Reminiscent of the familiar phrasing of New York Times Puzzle Editor Will Shorts on his Sunday morning NPR segment,, take part of the name of a North American nation, put it together with the fabricated name of a slick liquid used in everything from cooking and salad dressing to biodiesel and metal machinery lubricants, and find a six-letter word now in common culinary usage. Winner, winner, chicken dinner!

As it turns out, canola specifically denotes a cooking oil extracted from rapeseed that has had a potentially harmful acid bred out of it, mostly, to satisfy food and drug administration watchdogs, particularly in the United States.  The US market for Canadian-origin canola oil is huge.

But there was no chicken dinner for me when I identified that particular buttery field as canola.

Talbot County Senior Agent Associate Mikaela Boley told me the field was most likely a brand of wild mustard cultivated for a cover crop. 

“The crop spreads very easily and helps as a biocontrol against nematodes in the soil that can otherwise cause problems for crops planted after it.”

Boley noted that wild mustard is a member of the brassica family of cruciferous vegetables such as kale, turnips, cabbage, rutabaga and brussels sprouts.  “All of the flowers of the cruciferous vegetables are yellow and look the same.”

If cruciferous brings to mind crucifix, you’re on to something. 

Many cruciferous flowers have four petals in the shape of a cross - hence the name. But when I took a closer look at the flowers in the field mentioned here, a discovery insisted I look further for an accurate identification. There were five petals on the flowers instead of four. 

Canola flowers have only four petals.

Stacey Hofmann, chief of community relations at Delaware's Department of Agriculture in Dover, shed light on this conundrum.  One of her associates confirmed the five-petaled flowers signal a cultivated mustard cover crop.  Bright yellow fields later in the season here and there, up and down Delmarva, will likely be canola.

“Those rapeseed fields - bright yellow - are the kind that make people stop and look,” said Hofmann.  “When used as a cover crop, they help protect the soil from run-off and leave behind nutrients for the next crop.”

Hofmann said cover crops are typically funded by the government.  “They can’t be harvested, otherwise they won’t qualify as a cover crop.

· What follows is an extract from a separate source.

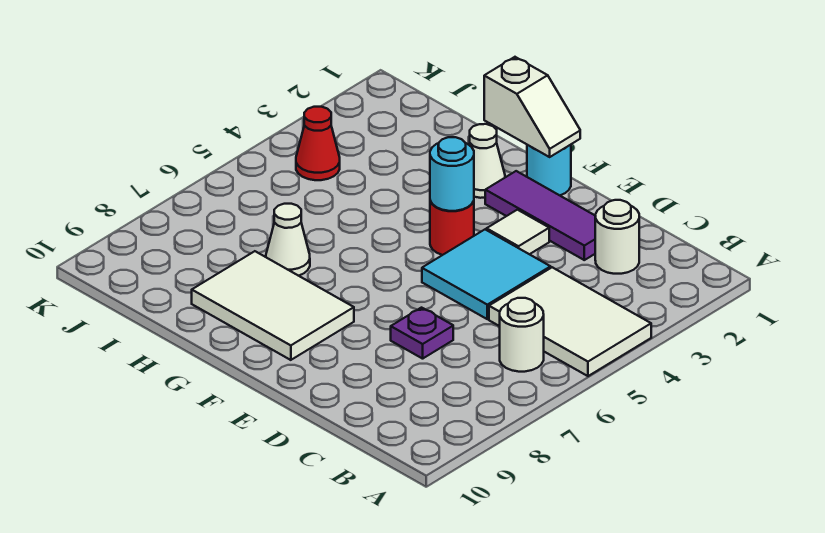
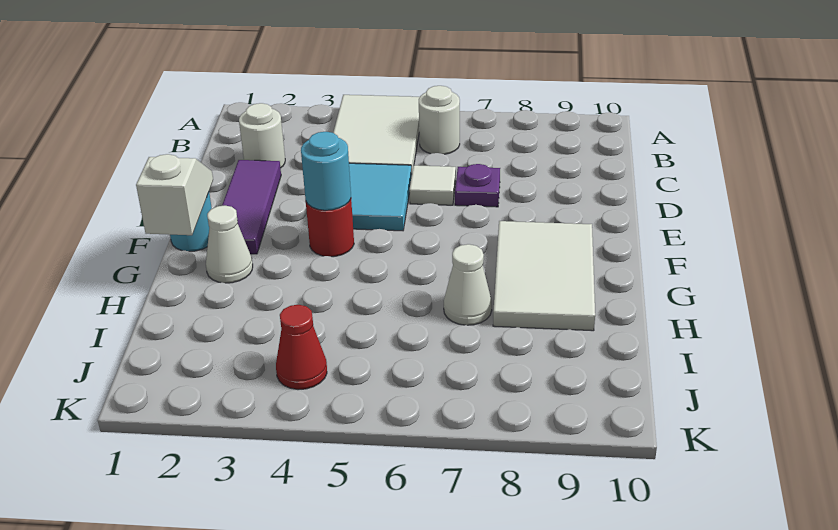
white tile E3 level 1 -> white tile D6 level 1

Their sole point is the environmental piece.”

In Delaware, as well as in Maryland, Hofmann said the cover crops help reach nutrient reduction goals for Chesapeake Bay. A significant portion of the west side of Delaware, as well as all but the coastal region of Maryland’s Eastern Shore, drains toward the Chesapeake.

She said cover crops help with climate change because, as a plant, they sequester carbon. They also improve soil health by enhancing fields’ resilience in the face of pests, and help reduce the need for pesticides and fertilizers.  She added that when cover crops are turned into the soil, or killed off before no-till planting, remaining cover crop matter goes into the soil, improving its tilth.

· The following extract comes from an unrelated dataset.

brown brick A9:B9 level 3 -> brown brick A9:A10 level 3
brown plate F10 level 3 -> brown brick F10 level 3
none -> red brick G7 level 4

“Right now is a key time frame for cover crops on Delmarva as farmers prepare for spring planting,” said Hofmann.

All of those patchwork shades of bright yellows and dull browns will soon transform to summer’s appealing green dress.

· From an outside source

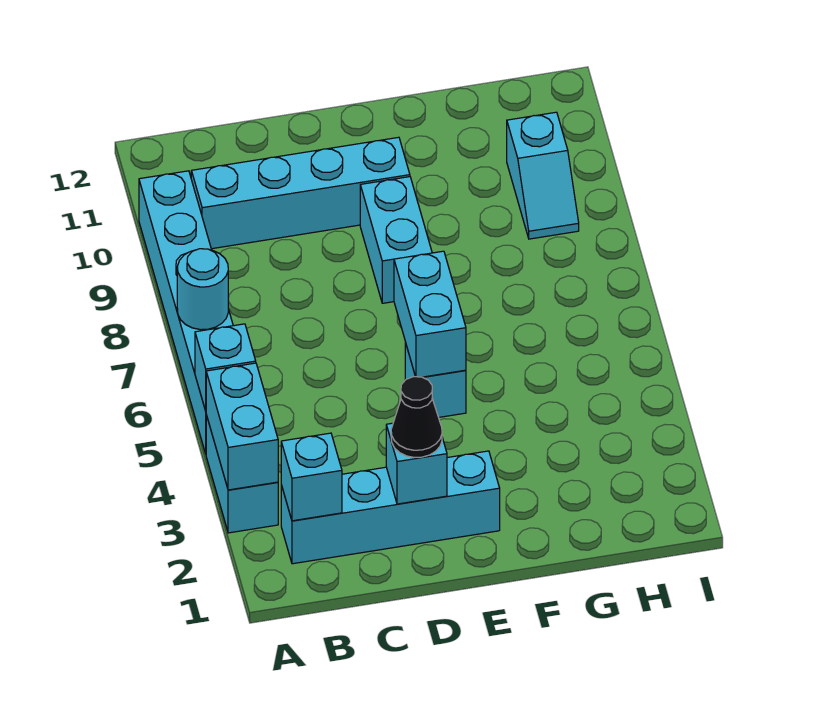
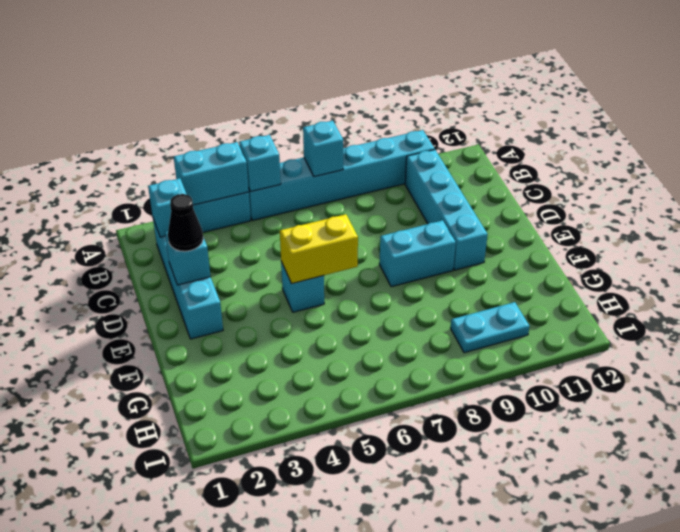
cyan round brick A7 level 2 -> cyan brick A7 level 2
cyan brick E5:E6 level 2 -> yellow brick E5:E6 level 2
cyan slope H9:H10 level 1 top 10 -> cyan plate H9:H10 level 1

BLOGGER’S NOTE: Readers of this Barefootin’ blog may notice more references to a wider variety of Delmarva places than in the past.  Becky and I relocated last December from Lewes - where we lived and raised our family for 45 years - to the small but active watermen’s village of Bozman, along Grace Creek, west of St. Michaels.  Due west from Lewes, across the fattest part of the Delmarva Peninsula. Closer to our children and grandchildren in Annapolis; closer to the Chesapeake waters where we grew up fishing, crabbing and hunting. We don’t think of ourselves as having left Lewes and Sussex, but rather having simply expanded our Delmarva footprint.   Delmarva Peninsula has been the focus of my journalistic career since I started with the Queen Anne’s Record Observer, in Queen Anne’s County’s Centreville, in 1972.  Weekly travels take me back and forth between Bozman and Lewes.  Those travels provide much of the fodder for these blogs. As always, thanks for reading. We writers do appreciate an audience.